PROMPT: How would you continue the mailing-list post on roundtripping in Unicode, picking up right after its final sentence?

TEXT UNDER STUDY:
....................

Roundtripping in Unicode (was RE: Invalid UTF-8 sequences)

From: Lars Kristan (lars.kristan@hermes.si)
Date: Sat Dec 11 2004 - 06:50:01 CST

Next message: Marcin 'Qrczak' Kowalczyk: "Re: Roundtripping in Unicode"

Previous message: Johannes Bergerhausen: "Re: US-ASCII (was: Re: Invalid UTF-8 sequences)"
Next in thread: Marcin 'Qrczak' Kowalczyk: "Re: Roundtripping in Unicode"
Reply: Marcin 'Qrczak' Kowalczyk: "Re: Roundtripping in Unicode"
Messages sorted by: [ date ] [ thread ] [ subject ] [ author ] [ attachment ]
Mail actions: [ respond to this message ] [ mail a new topic ]

Marcin 'Qrczak' Kowalczyk wrote:
> Lars Kristan <lars.kristan@hermes.si> writes:
>
> > Quite close. Except for the fact that:
> > * U+EE93 is represented in UTF-32 as 0x0000EE93
> > * U+EE93 is represented in UTF-16 as 0xEE93
> > * U+EE93 is represented in UTF-8 as 0x93 (_NOT_ 0xEE 0xBA 0x93)
>
> Then it would be impossible to represent sequences like
> U+EEEE U+EEBA U+EE93 in UTF-8, and conversion UTF-32 -> UTF-8
> -> UTF-32
> would not round-trip.
>
> Concatenation of UTF-8-encoded strings would not be equivalent to
> UTF-8-encoding of the concatenation of code points.

....................

THE DATA:
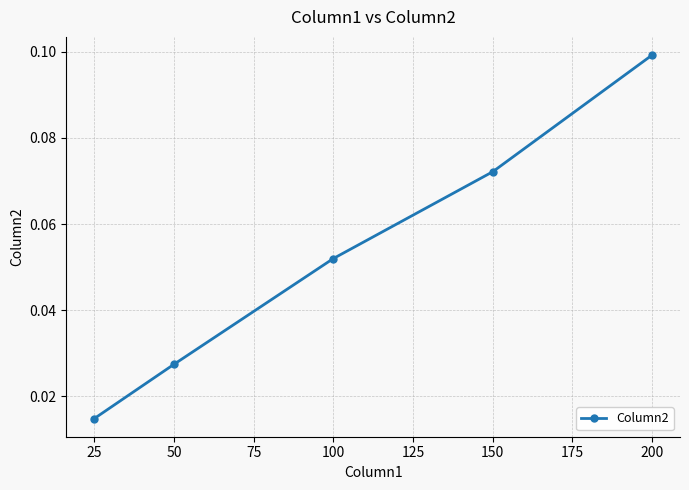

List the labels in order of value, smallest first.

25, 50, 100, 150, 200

....................

ANSWER FOR THIS EXERCISE:
>

I am well aware of that fact. And have also stated so in my original mail:
--- quote ---
The other name for this is roundtripping. Currently, Unicode allows a
roundtrip UTF-16=>UTF-8=>UTF-16. For any data. But there are several reasons
why a UTF-8=>UTF-16(32)=>UTF-8 roundtrip is more valuable, even if it means
that the other roundtrip is no longer guaranteed:
--- end quote ---

Let me go a bit further. A UTF-16=>UTF-8=>UTF-16 roundtrip is only required
for valid codepoints other than the surrogates. But it also works for
surrogates unless you explicitly and intentionally break it. One can choose
to do so, or one can choose not to do so. I would opt for the latter (i.e.
keep it working), according to my statement (in the thread "When to
validate") that validation should be separated from other processing, where
possible. Due to performance and practicality reasons a conversion function
can contain validation, but if it does, this behavior should be switchable.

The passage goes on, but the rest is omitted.